How about the economy? It is not the purpose of Chapter Five to review all the debates about economic growth in republican China, but merely to underline that economic activities were relatively unhindered in comparison to those closely monitored under imperial and communist regimes. Technological transfers were greatly facilitated by an open society at all levels, whether local workmen building truck bodies to fit imported engines in Beijing or the engineers instructed by Belgian specialists at a cloth-making industry established in distant Lanzhou even before the fall of the empire. The free flow of goods not only transformed the material culture of everyday life (one thinks of rubber galoshes and enamelled washbasins), as a huge range of goods appeared which would not be matched for decades under communism, but it also encouraged the appearance of highly diversified local industries plugged into a much larger global market. The economy was not 'stagnant' or 'regressing' from 1870 to 1930, but steadily growing and thriving, even in the countryside. Human enterprise may have been frustrated by civil war or local officials, but it proliferated even in the hinterland.

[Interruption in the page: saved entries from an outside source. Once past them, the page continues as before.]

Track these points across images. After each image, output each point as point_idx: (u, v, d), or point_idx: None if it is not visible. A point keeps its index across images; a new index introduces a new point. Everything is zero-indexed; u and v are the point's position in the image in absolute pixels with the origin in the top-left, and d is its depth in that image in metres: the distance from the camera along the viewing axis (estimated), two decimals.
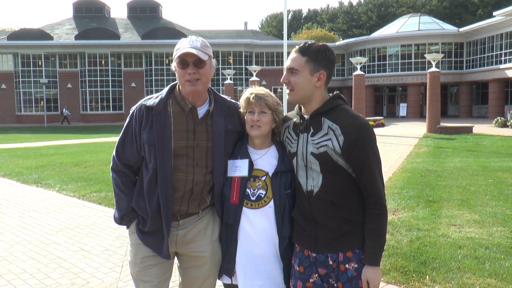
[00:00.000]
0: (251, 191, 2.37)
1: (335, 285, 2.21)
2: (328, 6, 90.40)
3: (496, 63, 35.25)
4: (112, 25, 48.66)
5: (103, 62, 43.95)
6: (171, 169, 2.33)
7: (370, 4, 68.17)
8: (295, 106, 2.38)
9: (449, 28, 42.22)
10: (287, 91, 2.26)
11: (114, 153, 2.46)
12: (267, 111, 2.37)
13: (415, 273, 4.27)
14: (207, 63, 2.33)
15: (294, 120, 2.36)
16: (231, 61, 44.52)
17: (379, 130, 24.30)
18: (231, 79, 32.74)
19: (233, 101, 2.55)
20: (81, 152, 16.10)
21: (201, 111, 2.39)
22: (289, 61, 2.23)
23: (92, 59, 43.83)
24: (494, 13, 33.67)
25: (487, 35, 36.65)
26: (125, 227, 2.53)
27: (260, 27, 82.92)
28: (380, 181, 2.16)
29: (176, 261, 2.58)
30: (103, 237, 5.74)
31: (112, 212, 6.38)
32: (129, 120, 2.42)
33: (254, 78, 29.57)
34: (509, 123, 25.44)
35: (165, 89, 2.43)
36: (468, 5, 59.61)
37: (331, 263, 2.21)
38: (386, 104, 47.32)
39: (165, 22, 50.71)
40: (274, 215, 2.35)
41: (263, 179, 2.37)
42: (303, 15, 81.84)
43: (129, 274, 2.58)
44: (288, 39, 21.32)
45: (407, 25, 43.05)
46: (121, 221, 2.49)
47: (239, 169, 2.39)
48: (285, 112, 2.51)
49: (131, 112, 2.44)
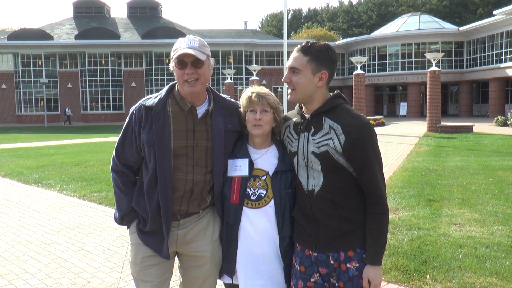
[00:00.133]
0: (251, 190, 2.36)
1: (336, 285, 2.20)
2: (328, 5, 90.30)
3: (496, 62, 35.24)
4: (112, 25, 48.67)
5: (103, 62, 43.97)
6: (171, 169, 2.32)
7: (370, 3, 68.15)
8: (296, 105, 2.38)
9: (449, 27, 42.20)
10: (289, 91, 2.24)
11: (114, 153, 2.46)
12: (268, 110, 2.36)
13: (416, 272, 4.27)
14: (205, 62, 2.32)
15: (294, 119, 2.35)
16: (231, 60, 44.52)
17: (379, 129, 24.29)
18: (231, 78, 32.73)
19: (233, 100, 2.54)
20: (82, 152, 16.11)
21: (201, 110, 2.39)
22: (291, 60, 2.21)
23: (92, 59, 43.86)
24: (494, 12, 33.67)
25: (487, 34, 36.63)
26: (126, 227, 2.53)
27: (260, 26, 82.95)
28: (381, 180, 2.16)
29: (176, 260, 2.58)
30: (103, 237, 5.74)
31: (112, 212, 6.39)
32: (128, 120, 2.42)
33: (254, 77, 29.56)
34: (510, 122, 25.42)
35: (164, 89, 2.42)
36: (468, 4, 59.59)
37: (332, 262, 2.21)
38: (386, 103, 47.33)
39: (165, 21, 50.72)
40: (274, 214, 2.34)
41: (263, 178, 2.37)
42: (303, 15, 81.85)
43: (130, 274, 2.58)
44: (288, 39, 21.30)
45: (407, 24, 43.03)
46: (121, 221, 2.48)
47: (239, 168, 2.39)
48: (285, 111, 2.50)
49: (130, 112, 2.43)
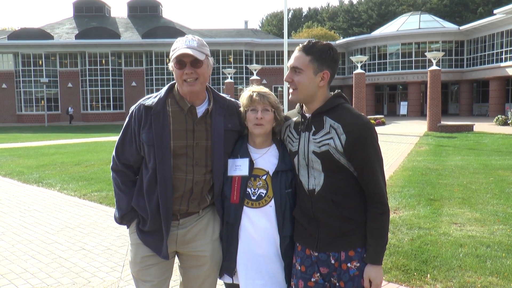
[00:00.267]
0: (251, 190, 2.36)
1: (337, 284, 2.20)
2: (328, 4, 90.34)
3: (496, 61, 35.22)
4: (112, 25, 48.66)
5: (103, 61, 43.98)
6: (171, 168, 2.32)
7: (370, 2, 68.14)
8: (296, 104, 2.37)
9: (450, 26, 42.17)
10: (290, 90, 2.23)
11: (113, 153, 2.46)
12: (269, 109, 2.36)
13: (416, 271, 4.27)
14: (204, 62, 2.31)
15: (295, 119, 2.34)
16: (232, 60, 44.51)
17: (379, 128, 24.29)
18: (231, 78, 32.73)
19: (233, 100, 2.54)
20: (82, 151, 16.11)
21: (200, 110, 2.38)
22: (292, 60, 2.20)
23: (92, 58, 43.87)
24: (494, 11, 33.66)
25: (488, 33, 36.61)
26: (126, 226, 2.53)
27: (260, 26, 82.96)
28: (382, 180, 2.15)
29: (176, 260, 2.57)
30: (104, 237, 5.74)
31: (113, 211, 6.39)
32: (128, 119, 2.42)
33: (254, 77, 29.56)
34: (510, 121, 25.41)
35: (164, 89, 2.42)
36: (468, 3, 59.56)
37: (333, 262, 2.20)
38: (386, 102, 47.32)
39: (165, 21, 50.70)
40: (275, 214, 2.34)
41: (264, 178, 2.36)
42: (304, 14, 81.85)
43: (130, 273, 2.58)
44: (288, 38, 21.30)
45: (407, 23, 43.01)
46: (121, 220, 2.48)
47: (239, 168, 2.38)
48: (285, 111, 2.49)
49: (130, 111, 2.43)
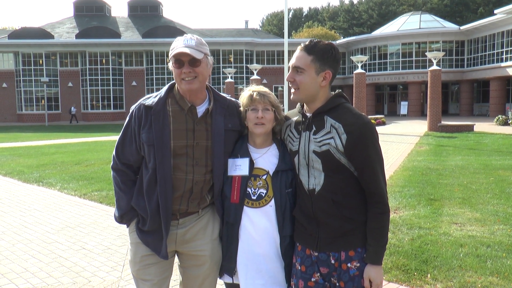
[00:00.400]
0: (251, 190, 2.36)
1: (337, 284, 2.20)
2: (329, 4, 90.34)
3: (497, 61, 35.20)
4: (112, 24, 48.66)
5: (104, 60, 43.98)
6: (171, 168, 2.32)
7: (371, 2, 68.11)
8: (297, 104, 2.37)
9: (450, 26, 42.16)
10: (292, 90, 2.22)
11: (114, 153, 2.46)
12: (270, 109, 2.36)
13: (417, 271, 4.27)
14: (203, 61, 2.31)
15: (295, 118, 2.34)
16: (232, 59, 44.51)
17: (380, 128, 24.28)
18: (231, 77, 32.72)
19: (233, 99, 2.53)
20: (82, 151, 16.11)
21: (200, 110, 2.38)
22: (294, 59, 2.19)
23: (93, 57, 43.88)
24: (495, 11, 33.64)
25: (488, 33, 36.59)
26: (125, 225, 2.53)
27: (260, 25, 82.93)
28: (382, 180, 2.15)
29: (176, 259, 2.57)
30: (104, 236, 5.74)
31: (113, 211, 6.39)
32: (128, 119, 2.42)
33: (255, 76, 29.55)
34: (510, 121, 25.40)
35: (164, 88, 2.41)
36: (469, 3, 59.54)
37: (333, 262, 2.20)
38: (387, 102, 47.31)
39: (165, 20, 50.70)
40: (275, 214, 2.33)
41: (264, 178, 2.36)
42: (304, 14, 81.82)
43: (130, 273, 2.58)
44: (289, 38, 21.30)
45: (408, 23, 43.00)
46: (121, 219, 2.48)
47: (239, 168, 2.38)
48: (286, 110, 2.49)
49: (130, 111, 2.43)
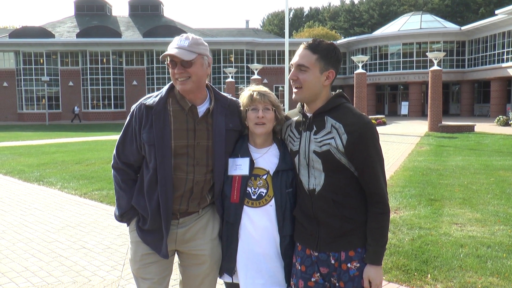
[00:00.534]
0: (252, 189, 2.35)
1: (337, 284, 2.20)
2: (329, 4, 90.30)
3: (498, 62, 35.17)
4: (113, 23, 48.67)
5: (104, 60, 44.00)
6: (171, 169, 2.31)
7: (371, 2, 68.08)
8: (297, 104, 2.36)
9: (451, 26, 42.13)
10: (294, 90, 2.21)
11: (114, 152, 2.46)
12: (270, 108, 2.35)
13: (417, 271, 4.27)
14: (196, 61, 2.28)
15: (296, 118, 2.34)
16: (233, 59, 44.51)
17: (380, 128, 24.27)
18: (232, 77, 32.71)
19: (234, 99, 2.53)
20: (83, 150, 16.11)
21: (201, 109, 2.37)
22: (298, 58, 2.17)
23: (93, 57, 43.88)
24: (496, 12, 33.60)
25: (489, 33, 36.56)
26: (126, 224, 2.53)
27: (261, 25, 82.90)
28: (382, 180, 2.15)
29: (176, 259, 2.58)
30: (104, 235, 5.74)
31: (113, 210, 6.39)
32: (129, 119, 2.41)
33: (255, 76, 29.54)
34: (511, 122, 25.38)
35: (165, 88, 2.41)
36: (470, 3, 59.49)
37: (333, 262, 2.20)
38: (387, 102, 47.28)
39: (166, 20, 50.71)
40: (275, 214, 2.33)
41: (264, 177, 2.36)
42: (305, 14, 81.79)
43: (131, 272, 2.58)
44: (289, 38, 21.29)
45: (408, 23, 42.96)
46: (121, 218, 2.49)
47: (239, 167, 2.38)
48: (286, 110, 2.49)
49: (131, 111, 2.43)
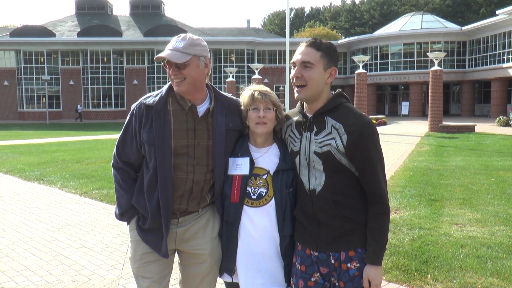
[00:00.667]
0: (252, 189, 2.35)
1: (337, 284, 2.20)
2: (330, 4, 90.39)
3: (498, 62, 35.16)
4: (114, 23, 48.67)
5: (105, 59, 44.00)
6: (171, 168, 2.31)
7: (372, 2, 68.05)
8: (297, 104, 2.36)
9: (452, 26, 42.11)
10: (296, 88, 2.19)
11: (114, 151, 2.46)
12: (271, 108, 2.35)
13: (417, 271, 4.27)
14: (191, 63, 2.26)
15: (296, 118, 2.33)
16: (233, 59, 44.51)
17: (381, 128, 24.26)
18: (233, 77, 32.73)
19: (234, 98, 2.52)
20: (83, 149, 16.12)
21: (201, 109, 2.37)
22: (302, 55, 2.16)
23: (94, 56, 43.89)
24: (497, 12, 33.58)
25: (490, 33, 36.54)
26: (126, 223, 2.53)
27: (262, 25, 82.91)
28: (383, 180, 2.15)
29: (176, 258, 2.58)
30: (104, 234, 5.74)
31: (113, 209, 6.39)
32: (129, 118, 2.41)
33: (256, 76, 29.55)
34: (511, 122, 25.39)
35: (165, 87, 2.40)
36: (471, 3, 59.44)
37: (333, 262, 2.20)
38: (388, 102, 47.27)
39: (167, 19, 50.70)
40: (275, 213, 2.33)
41: (264, 177, 2.35)
42: (306, 13, 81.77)
43: (131, 271, 2.58)
44: (290, 37, 21.28)
45: (409, 23, 42.94)
46: (121, 217, 2.49)
47: (240, 167, 2.37)
48: (287, 110, 2.49)
49: (131, 110, 2.42)
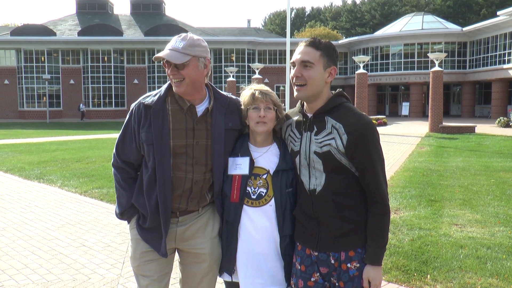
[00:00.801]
0: (251, 189, 2.35)
1: (337, 284, 2.20)
2: (331, 4, 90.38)
3: (499, 63, 35.15)
4: (115, 22, 48.67)
5: (105, 58, 43.99)
6: (170, 168, 2.31)
7: (373, 2, 68.03)
8: (297, 103, 2.36)
9: (453, 27, 42.09)
10: (296, 87, 2.18)
11: (114, 150, 2.46)
12: (272, 107, 2.34)
13: (417, 272, 4.27)
14: (190, 63, 2.25)
15: (296, 118, 2.33)
16: (234, 58, 44.50)
17: (381, 129, 24.25)
18: (233, 76, 32.72)
19: (234, 97, 2.51)
20: (83, 148, 16.12)
21: (200, 109, 2.36)
22: (301, 54, 2.16)
23: (94, 55, 43.89)
24: (498, 13, 33.58)
25: (491, 34, 36.53)
26: (126, 222, 2.53)
27: (263, 24, 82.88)
28: (383, 181, 2.14)
29: (177, 257, 2.58)
30: (104, 233, 5.75)
31: (113, 208, 6.39)
32: (128, 117, 2.41)
33: (256, 75, 29.54)
34: None
35: (164, 86, 2.39)
36: (472, 4, 59.43)
37: (332, 262, 2.20)
38: (388, 103, 47.25)
39: (168, 19, 50.69)
40: (275, 213, 2.33)
41: (264, 177, 2.35)
42: (307, 13, 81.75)
43: (130, 270, 2.59)
44: (291, 37, 21.28)
45: (410, 24, 42.93)
46: (121, 216, 2.49)
47: (239, 167, 2.37)
48: (287, 110, 2.48)
49: (130, 109, 2.42)
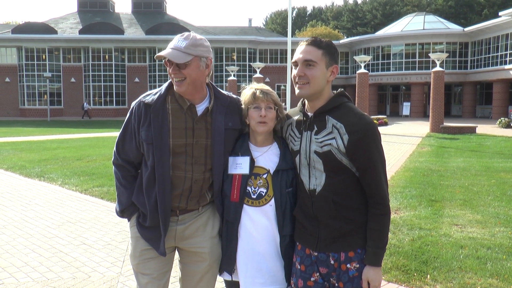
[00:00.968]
0: (252, 189, 2.35)
1: (336, 285, 2.20)
2: (333, 4, 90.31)
3: (501, 64, 35.11)
4: (116, 20, 48.68)
5: (107, 57, 44.01)
6: (169, 167, 2.31)
7: (375, 2, 67.96)
8: (298, 103, 2.36)
9: (454, 27, 42.05)
10: (297, 86, 2.18)
11: (115, 148, 2.47)
12: (272, 107, 2.34)
13: (417, 272, 4.27)
14: (192, 63, 2.25)
15: (296, 117, 2.33)
16: (235, 57, 44.51)
17: (382, 129, 24.24)
18: (234, 75, 32.72)
19: (234, 97, 2.51)
20: (84, 146, 16.13)
21: (200, 108, 2.36)
22: (303, 54, 2.15)
23: (96, 53, 43.91)
24: (500, 13, 33.53)
25: (492, 35, 36.49)
26: (126, 220, 2.54)
27: (264, 24, 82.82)
28: (384, 181, 2.14)
29: (177, 256, 2.58)
30: (105, 232, 5.75)
31: (114, 206, 6.40)
32: (128, 116, 2.41)
33: (257, 75, 29.54)
34: None
35: (164, 85, 2.39)
36: (473, 4, 59.34)
37: (332, 262, 2.20)
38: (389, 103, 47.24)
39: (169, 17, 50.70)
40: (275, 213, 2.33)
41: (264, 177, 2.35)
42: (308, 13, 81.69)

Communism and, ironically, nationalism have seen openness as a cause of decline in republican China. However, we now have the critical distance, the archival material and the secondary literature to question this view. While it is certainly true that not all regions benefited equally from the phenomenal changes described in this book, the image of a war-torn, enfeebled if not starving China which comes from the more deprived areas is very much the exception rather than the norm. Whether or not a poor republic is better than a mediocre dictatorship is open to debate, but the diversity of prerevolutionary China surely deserves due recognition. Now that globalisation, rather than 'revolution', has become the guiding issue for the present, from Latin America to India and China, the oft-forgotten cosmopolitan experience of the republican era is of even greater relevance.